Scribe: Que voudrais-Tu me dire sur le bonheur?
Enseignant: Le bonheur est naturel. Ceux qui le cherchent supposent qu’il n’est pas naturel, et qu’ils le trouveront dans une chose ou une autre. On ne peut pas trouver le bonheur parce qu’il ne manque pas. Il est toujours présent, en toutes choses et en tant que toutes les choses.
Celui qui ne connait pas le bonheur manque ce qui est présent. La seule chose qui puisse mener quelqu’un à manquer ce qui est présent, c’est en recouvrant ce qui est. Et “recouvrir ce qui est”, c’est ce que fait le mental, ou la pensée, ou bien l’imagination de ce qui n’est pas.
Celui qui n’est pas heureux devrait regarder le mental et lui dire: “tu es ce qui recouvre le bonheur existant”. Puis il devrait observer les pensées du mental et les considérer comme les fils qui, les uns dans les autres, font la couverture, puis commencer à les tirer un à un, rapidement, du mental.
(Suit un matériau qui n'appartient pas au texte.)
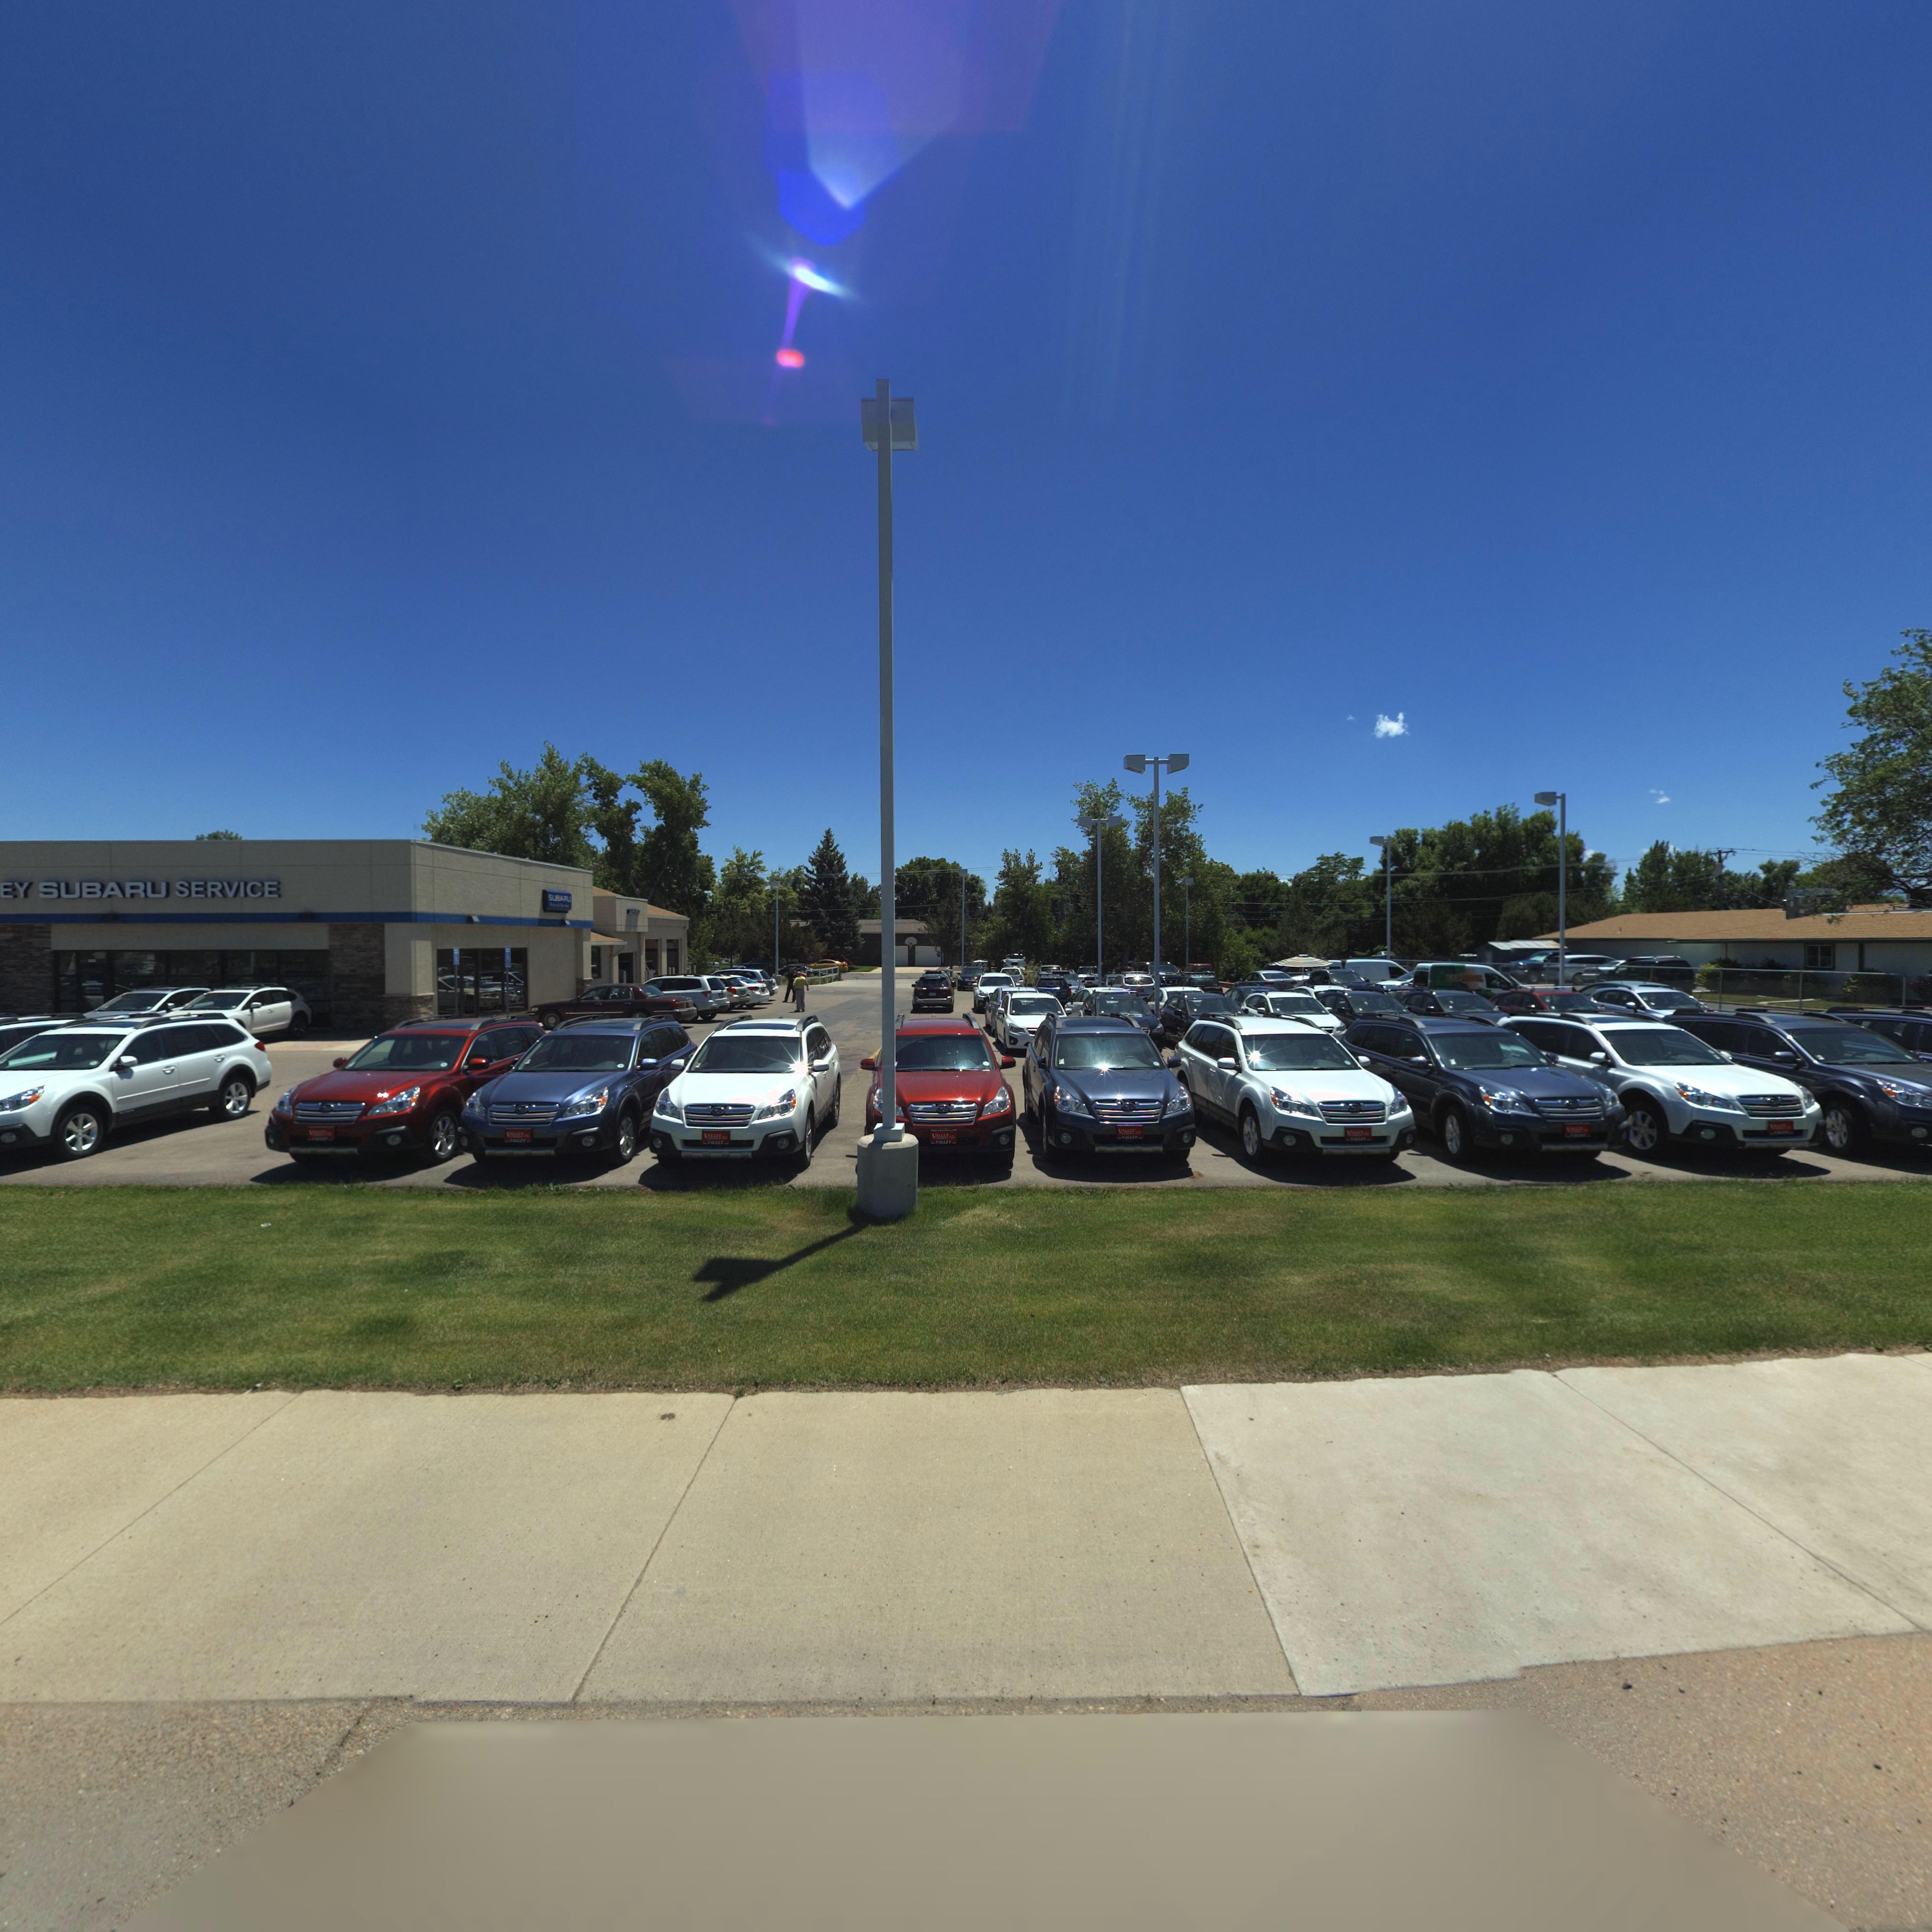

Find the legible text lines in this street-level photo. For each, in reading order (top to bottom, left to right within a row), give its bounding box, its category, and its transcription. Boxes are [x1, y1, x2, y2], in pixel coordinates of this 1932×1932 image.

[548, 894, 571, 902] BusinessName: SUBARU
Certains disent qu’on ne peut pas faire cela, mais tu peux le faire si tu désires te débarrasser de la couverture. Bien sûr que la couverture peut être présente maintenant; et bien sûr qu’elle semble être tissée de plusieurs fils, mais on peut tirer sur chaque fil jusqu’à ce qu’il s’en aille et ne fasse plus partie de la couverture. De cette façon, on peut défaire toute la couverture jusqu’à ce qu’elle se désintègre, n’ayant plus assez de fils pour la maintenir en place.
Scribe: Et comment s’y prendre pour tirer sur les fils?
Enseignant: On tire sur les fils en les interrogeant, en les questionnant. Quand on remet en cause leur réalité, on tire dessus. Par une enquête suffisamment poussée, les fils deviennent lâches, et il devient alors facile de les retirer de la couverture pour toujours.